*Exercise prompt*: Copy every line of the material below character for character, leaving out the pictures.

*Source data*:
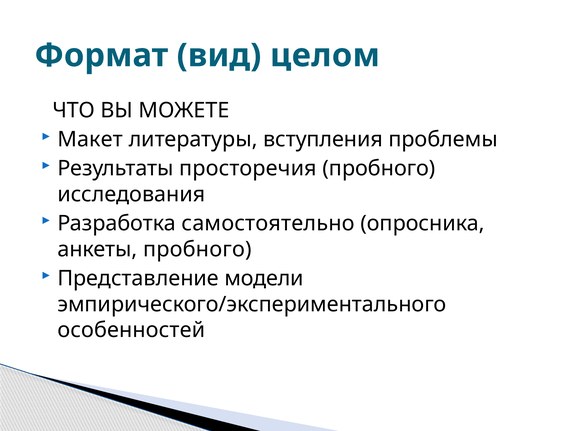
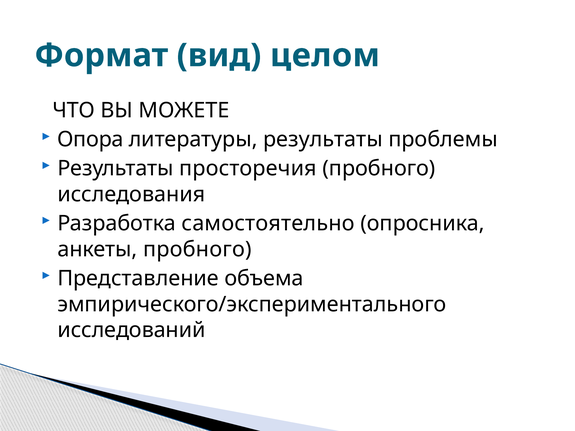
Макет: Макет -> Опора
литературы вступления: вступления -> результаты
модели: модели -> объема
особенностей: особенностей -> исследований
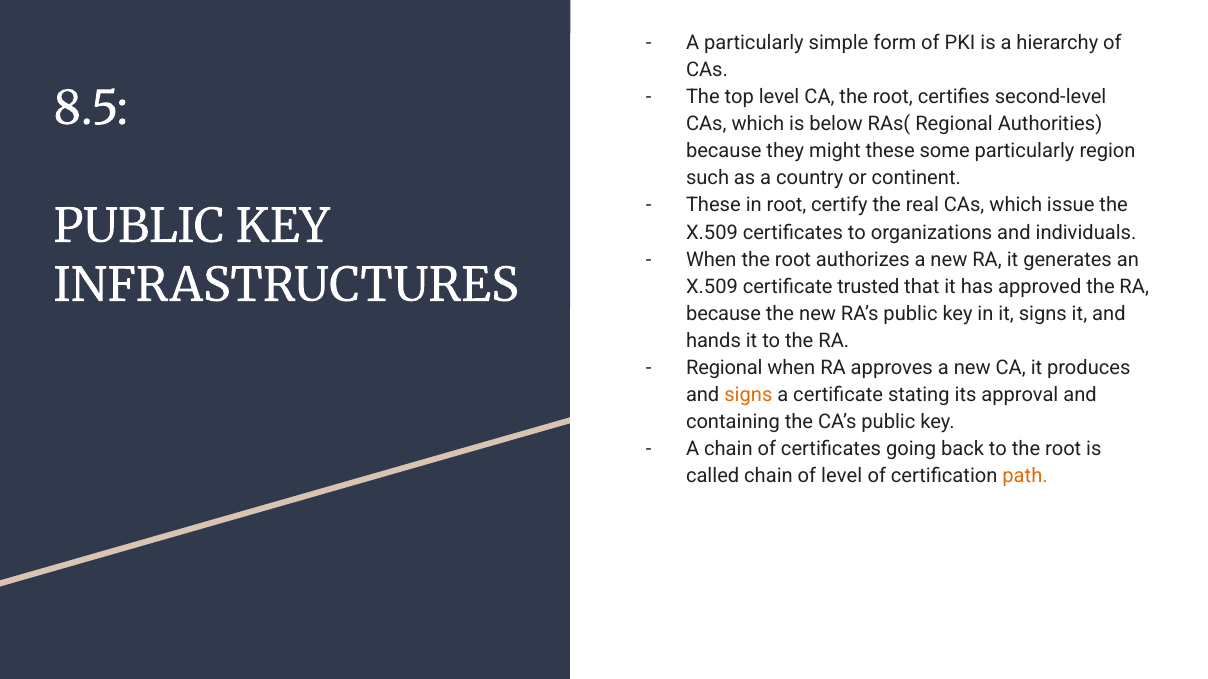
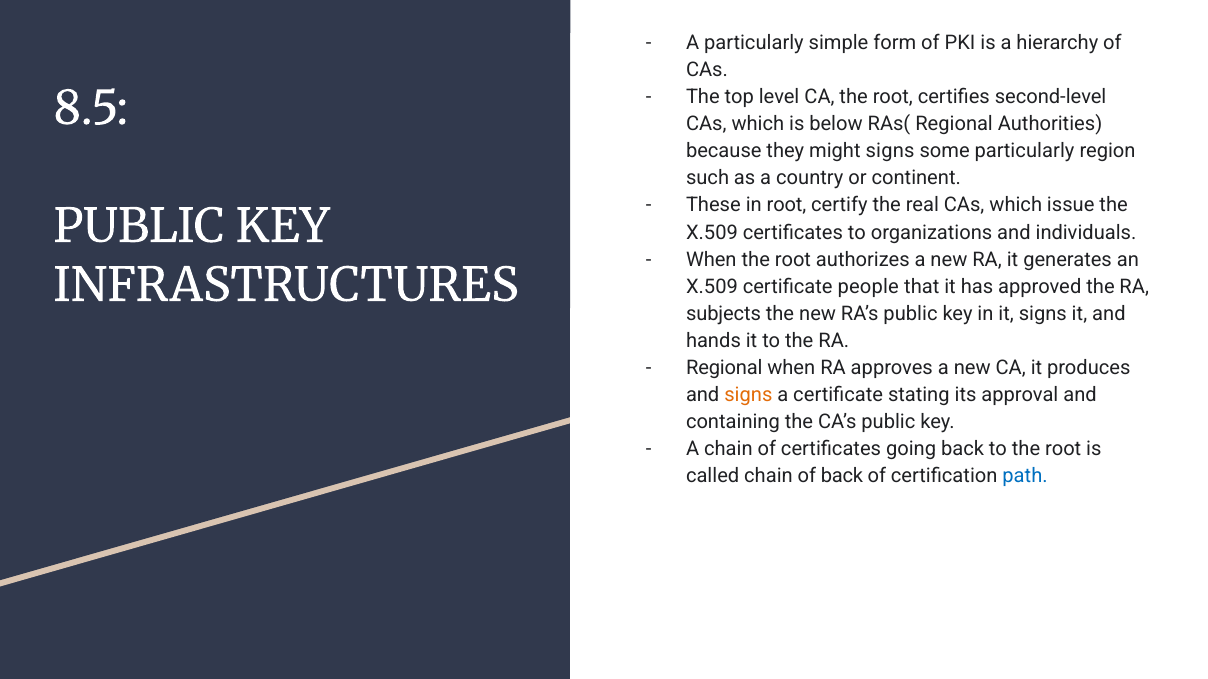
might these: these -> signs
trusted: trusted -> people
because at (724, 314): because -> subjects
of level: level -> back
path colour: orange -> blue
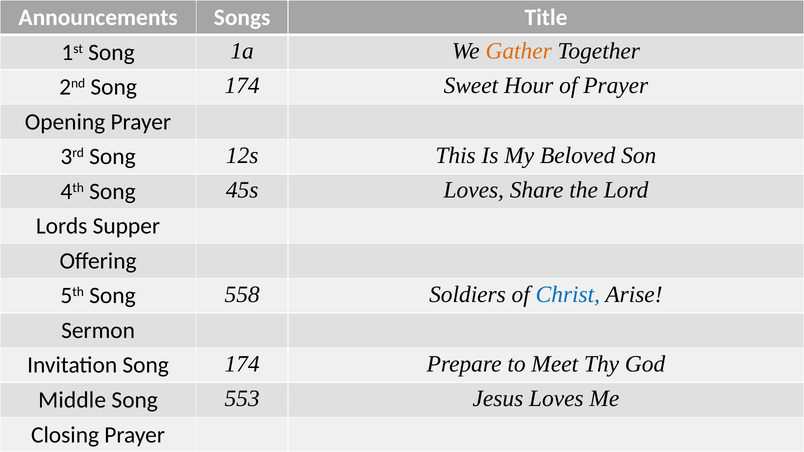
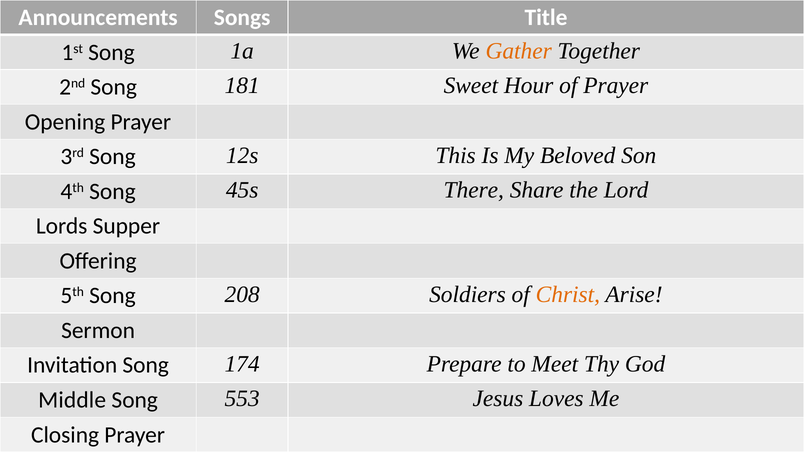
2nd Song 174: 174 -> 181
45s Loves: Loves -> There
558: 558 -> 208
Christ colour: blue -> orange
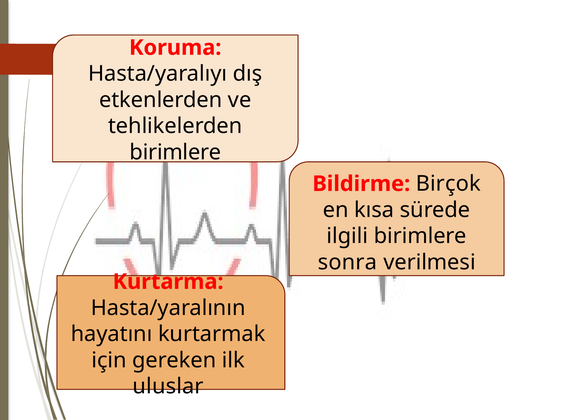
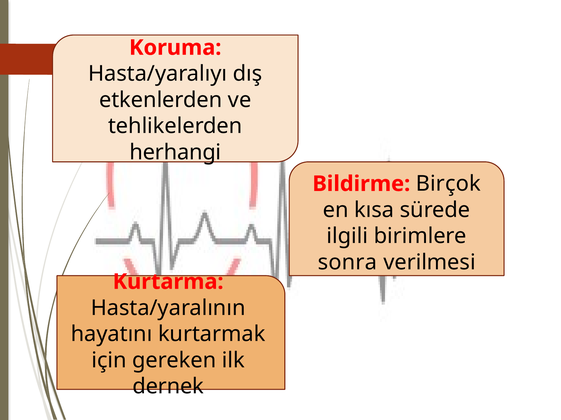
birimlere at (175, 153): birimlere -> herhangi
uluslar: uluslar -> dernek
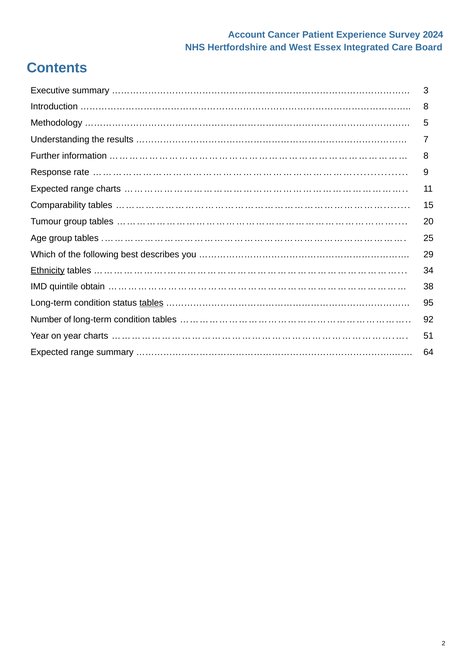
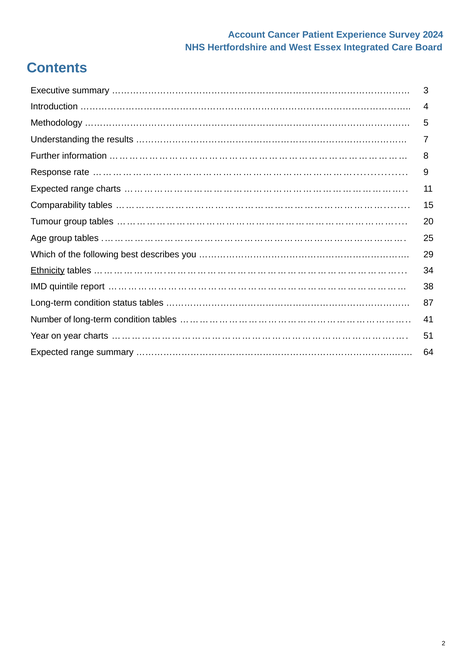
8 at (426, 107): 8 -> 4
obtain: obtain -> report
tables at (151, 303) underline: present -> none
95: 95 -> 87
92: 92 -> 41
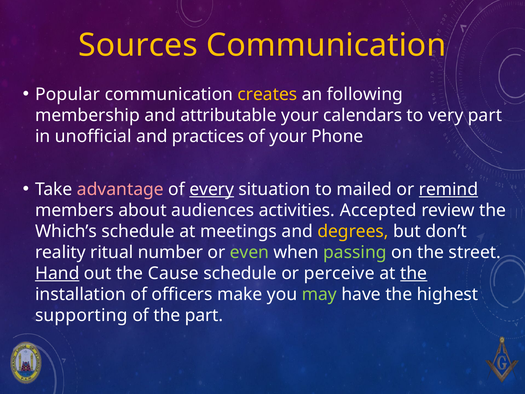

*Result for this exercise*:
Макет: Макет -> Опора
литературы вступления: вступления -> результаты
модели: модели -> объема
особенностей: особенностей -> исследований
might these: these -> signs
trusted: trusted -> people
because at (724, 314): because -> subjects
of level: level -> back
path colour: orange -> blue
2nd Song 174: 174 -> 181
45s Loves: Loves -> There
558: 558 -> 208
Christ colour: blue -> orange
birimlere at (175, 153): birimlere -> herhangi
uluslar: uluslar -> dernek
8 at (426, 107): 8 -> 4
obtain: obtain -> report
tables at (151, 303) underline: present -> none
95: 95 -> 87
92: 92 -> 41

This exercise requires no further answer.